Common Core State Standards: Reading closely what written and visual texts say and to making logical inferences from them; citing specific textual evidence when writing or speaking to support conclusions.

4.Election Day Holiday

To increase voter participation, many people have suggested making Election Day an official holiday so people would not have to work. The city of Sandusky, Ohio, has just done that in an effort to make it easier for residents to vote — but it has done it an innovative way. Instead of adding another paid holiday to the calendar, Sandusky has traded Columbus Day for Election Day as an official holiday. Columbus Day has drawn criticism in recent years because of the way the explorer Christopher Columbus treated native peoples. Many communities have even changed the name of Columbus Day to Indigenous Peoples Day to shift the emphasis away from European explorers and their quest to claim native lands. The Election Day holiday would take place the first Tuesday in November. The move is one approach designed to increase voter participation in elections. In the newspaper or online, find and closely read stories about other suggestions for getting more people to vote. Use what you read to write a short editorial giving your view on different approaches and which you think would be most effective.

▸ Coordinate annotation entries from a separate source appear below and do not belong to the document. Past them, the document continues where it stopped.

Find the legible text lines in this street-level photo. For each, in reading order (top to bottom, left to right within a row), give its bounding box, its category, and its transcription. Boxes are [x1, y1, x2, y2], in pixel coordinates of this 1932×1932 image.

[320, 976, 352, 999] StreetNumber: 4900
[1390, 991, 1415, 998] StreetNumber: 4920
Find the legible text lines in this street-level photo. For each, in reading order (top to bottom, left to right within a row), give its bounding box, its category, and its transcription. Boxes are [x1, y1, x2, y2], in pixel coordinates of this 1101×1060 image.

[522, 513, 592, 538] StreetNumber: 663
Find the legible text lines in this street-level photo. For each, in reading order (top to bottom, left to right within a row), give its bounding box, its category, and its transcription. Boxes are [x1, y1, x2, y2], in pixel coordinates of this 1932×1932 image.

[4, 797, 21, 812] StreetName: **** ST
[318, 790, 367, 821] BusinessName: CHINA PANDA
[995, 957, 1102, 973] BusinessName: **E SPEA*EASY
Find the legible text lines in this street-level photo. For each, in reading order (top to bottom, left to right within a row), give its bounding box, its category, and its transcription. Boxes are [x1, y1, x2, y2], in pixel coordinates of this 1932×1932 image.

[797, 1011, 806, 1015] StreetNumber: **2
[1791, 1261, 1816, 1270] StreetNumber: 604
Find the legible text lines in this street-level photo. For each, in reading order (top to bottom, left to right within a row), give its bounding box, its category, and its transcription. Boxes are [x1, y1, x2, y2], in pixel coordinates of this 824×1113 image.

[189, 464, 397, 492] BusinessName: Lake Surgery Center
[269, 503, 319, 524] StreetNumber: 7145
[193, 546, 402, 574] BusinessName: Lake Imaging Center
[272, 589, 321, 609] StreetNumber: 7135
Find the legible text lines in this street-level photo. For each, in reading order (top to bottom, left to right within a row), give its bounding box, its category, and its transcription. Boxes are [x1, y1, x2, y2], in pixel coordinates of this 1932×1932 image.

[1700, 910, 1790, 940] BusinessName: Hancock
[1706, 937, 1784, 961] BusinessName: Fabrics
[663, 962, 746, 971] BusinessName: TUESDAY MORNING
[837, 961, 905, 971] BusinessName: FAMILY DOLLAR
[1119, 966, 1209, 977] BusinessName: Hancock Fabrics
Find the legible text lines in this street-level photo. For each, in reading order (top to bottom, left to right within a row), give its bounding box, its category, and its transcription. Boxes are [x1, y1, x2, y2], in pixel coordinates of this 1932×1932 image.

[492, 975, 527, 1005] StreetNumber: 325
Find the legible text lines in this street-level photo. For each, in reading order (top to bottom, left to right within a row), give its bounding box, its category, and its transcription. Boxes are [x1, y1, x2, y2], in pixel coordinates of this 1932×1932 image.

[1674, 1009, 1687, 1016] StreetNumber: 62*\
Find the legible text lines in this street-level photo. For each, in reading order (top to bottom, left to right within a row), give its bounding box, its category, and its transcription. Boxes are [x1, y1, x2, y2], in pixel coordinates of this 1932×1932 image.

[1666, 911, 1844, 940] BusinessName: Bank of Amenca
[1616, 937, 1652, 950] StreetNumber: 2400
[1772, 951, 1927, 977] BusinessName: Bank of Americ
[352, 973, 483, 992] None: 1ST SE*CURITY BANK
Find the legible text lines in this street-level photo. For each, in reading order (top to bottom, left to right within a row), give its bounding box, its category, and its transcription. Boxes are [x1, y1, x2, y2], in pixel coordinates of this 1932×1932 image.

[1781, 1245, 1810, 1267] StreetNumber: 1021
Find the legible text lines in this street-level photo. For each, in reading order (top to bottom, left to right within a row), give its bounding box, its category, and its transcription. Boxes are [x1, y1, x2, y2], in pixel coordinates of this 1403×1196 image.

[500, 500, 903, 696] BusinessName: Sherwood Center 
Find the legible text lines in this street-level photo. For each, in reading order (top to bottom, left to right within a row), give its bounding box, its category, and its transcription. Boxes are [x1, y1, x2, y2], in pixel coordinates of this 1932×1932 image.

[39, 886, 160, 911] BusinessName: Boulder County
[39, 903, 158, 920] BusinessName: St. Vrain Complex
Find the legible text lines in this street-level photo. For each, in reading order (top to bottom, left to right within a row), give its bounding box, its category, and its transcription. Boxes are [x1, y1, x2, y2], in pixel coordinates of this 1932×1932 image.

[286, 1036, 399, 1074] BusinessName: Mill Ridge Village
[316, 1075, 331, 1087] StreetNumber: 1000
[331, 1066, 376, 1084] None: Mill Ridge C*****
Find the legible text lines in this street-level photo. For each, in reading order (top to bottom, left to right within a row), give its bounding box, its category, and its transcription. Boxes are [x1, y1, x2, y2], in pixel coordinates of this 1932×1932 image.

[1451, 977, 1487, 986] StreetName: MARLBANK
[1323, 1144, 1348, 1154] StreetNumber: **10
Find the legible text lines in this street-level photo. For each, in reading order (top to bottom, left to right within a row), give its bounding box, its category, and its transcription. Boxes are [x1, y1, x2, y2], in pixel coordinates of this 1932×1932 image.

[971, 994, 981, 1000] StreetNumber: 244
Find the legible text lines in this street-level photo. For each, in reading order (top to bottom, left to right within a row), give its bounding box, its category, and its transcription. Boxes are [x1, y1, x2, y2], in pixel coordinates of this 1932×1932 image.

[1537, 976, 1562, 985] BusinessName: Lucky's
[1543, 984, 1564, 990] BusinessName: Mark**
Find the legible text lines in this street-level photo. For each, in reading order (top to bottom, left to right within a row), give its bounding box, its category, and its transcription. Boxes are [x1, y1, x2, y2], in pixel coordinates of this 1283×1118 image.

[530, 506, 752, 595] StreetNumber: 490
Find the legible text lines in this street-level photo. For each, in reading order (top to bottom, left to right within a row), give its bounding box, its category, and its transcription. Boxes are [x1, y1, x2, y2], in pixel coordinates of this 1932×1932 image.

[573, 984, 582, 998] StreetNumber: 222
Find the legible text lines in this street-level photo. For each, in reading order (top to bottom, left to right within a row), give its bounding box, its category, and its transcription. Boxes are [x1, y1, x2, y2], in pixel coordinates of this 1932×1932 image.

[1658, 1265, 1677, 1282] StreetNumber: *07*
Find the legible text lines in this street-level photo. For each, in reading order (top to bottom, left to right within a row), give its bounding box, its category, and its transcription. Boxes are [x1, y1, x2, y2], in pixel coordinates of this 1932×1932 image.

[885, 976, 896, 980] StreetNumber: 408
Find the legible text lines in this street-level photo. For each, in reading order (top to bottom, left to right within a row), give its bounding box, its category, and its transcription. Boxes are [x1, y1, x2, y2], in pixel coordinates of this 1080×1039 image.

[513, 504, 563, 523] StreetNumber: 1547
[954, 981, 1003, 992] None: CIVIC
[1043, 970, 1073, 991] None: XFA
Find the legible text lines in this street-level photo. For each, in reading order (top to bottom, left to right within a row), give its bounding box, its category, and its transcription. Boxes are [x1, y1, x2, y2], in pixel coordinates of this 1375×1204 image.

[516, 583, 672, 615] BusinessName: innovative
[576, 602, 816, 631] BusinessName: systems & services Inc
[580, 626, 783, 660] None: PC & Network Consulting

Common Core State Standards: Writing opinion pieces on topics or texts, supporting a point of view with reasons and information; citing specific textual evidence when writing or speaking to support conclusions.

5.No More Driving

One of the hardest things for older adults to do is to give up their driver’s license. But often that is the safest decision to make. In the European nation of England, one of the most famous older adults publicly announced this month that the time had come for him to stop driving. Prince Philip, who is the husband of Britain’s Queen Elizabeth, said he had made the decision to “voluntarily surrender his driving license” after being involved in car crash last month at age 97. Prince Philip was driving a Land Rover on a public road when he collided with another car and flipped over his vehicle. The prince had only minor injuries, but the female driver of the other car sustained a broken arm. Driver safety is an issue important to all communities. In the newspaper or online, find and closely read a story about top driver safety issues that communities face. Use what you read to brainstorm a one-minute TV ad to inform people about key safety issues. Write text for your ad and choose images to illustrate it. Read your ad aloud and time it to make sure it does not run longer than one minute. Present it to the class.

Common Core State Standards: Writing narratives to develop real or imagined experiences or events; conducting short research projects that build knowledge about a topic.